Given an integer $n$ and a group $G$ (abelian if $n \geq 2$), it's always possible to construct a $K(G,n)$ as a cell complex. The standard procedure is to choose a presentation $\langle S | R \rangle$ of $G$, construct a wedge sum of $n$-spheres (one for each generator in $S$), then attach an $(n+1)$-cell for each relation in $R$ via an attaching map determined by that relation. This gives you an $(n-1)$-connected space with $\pi_n = G$, and you continue attaching higher dimensional cells to kill off the higher homotopy groups.
This approach works, at least in theory, but relies on knowing what the next highest homotopy group at each stage is. The details get cumbersome as you attach more cells, and it's not clear to me that you can hope to get an explicit cell structure in this way. However, for some cases like $K(\mathbb{Z},2)=\mathbb{C} P^\infty$, the cell structure is rather simple to describe: $\mathbb{C} P^\infty$ has exactly one cell in every even dimension, and the attaching map for the $2k$-cell corresponds to the fiber bundle $S^{2k-1} \rightarrow \mathbb{C} P^{k-1}$.

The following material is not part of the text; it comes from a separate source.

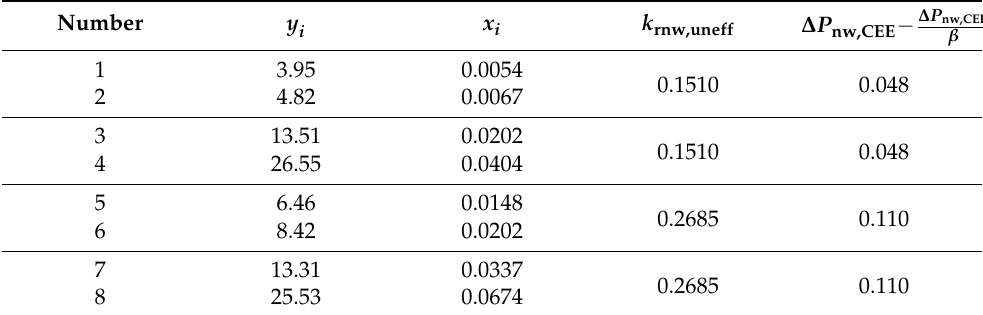
Figure 8. Application examples of stability factor: ( a ) Calculation of stability factor; ( b ) application of stability factor. Table 9. Calculation results of relative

My question is this: are there any other examples of $K(G,n)$'s that turn out to be familiar spaces like $S^1$, $\mathbb{C} P^\infty$, and $\mathbb{R} P^\infty$? Or just ones with easy to understand cell structures at all?
Best Answer
For $K(G,1)$ spaces there are some geometric methods. The key thing about the $K(G,1)$ property is that a connected CW complex possesses that property if and only if the universal covering space of that complex is contractible. And there are several examples of theorems of the form "such-and-such hypotheses imply that the universal covering space is contractible".
Here's one such class of examples, coming from Riemannian geometry. Let $M$ be a smooth connected $m$-manifold, and let $g$ be a complete Riemannian metric on $M$ (for what it's worth, all smooth compact manifolds have finite CW-complex structures). If all sectional curvatures of $g$ are non-positive, then $M$ is a $K(G,1)$ space. The reason this is true is because the universal cover $\widetilde M$ is simply connected $m$-manifold, the lift $\tilde g$ is a complete Riemannian metric with nonpositive sectional curvatures, and now one applies the Cartan-Hadamard theorem to conclude that $\widetilde M$ is diffeomorphic to $\mathbb R^m$ and is therefore contractible, and so $M$ is a $K(G,1)$ space.
For some very specific examples, if $m=2$ and if $M$ is any connected 2-manifold that is not homeomorphic to $\mathbb S^2$ or $\mathbb R P^2$ then $M$ is a $K(G,1)$ space (because all such surfaces have a complete Riemannian metric of constant curvature $0$ or $-1$, by an application of the Riemann mapping theorem). So, for example, for each $g \ge 2$ the closed, oriented surface of genus $g$ is a $K(G,1)$ space.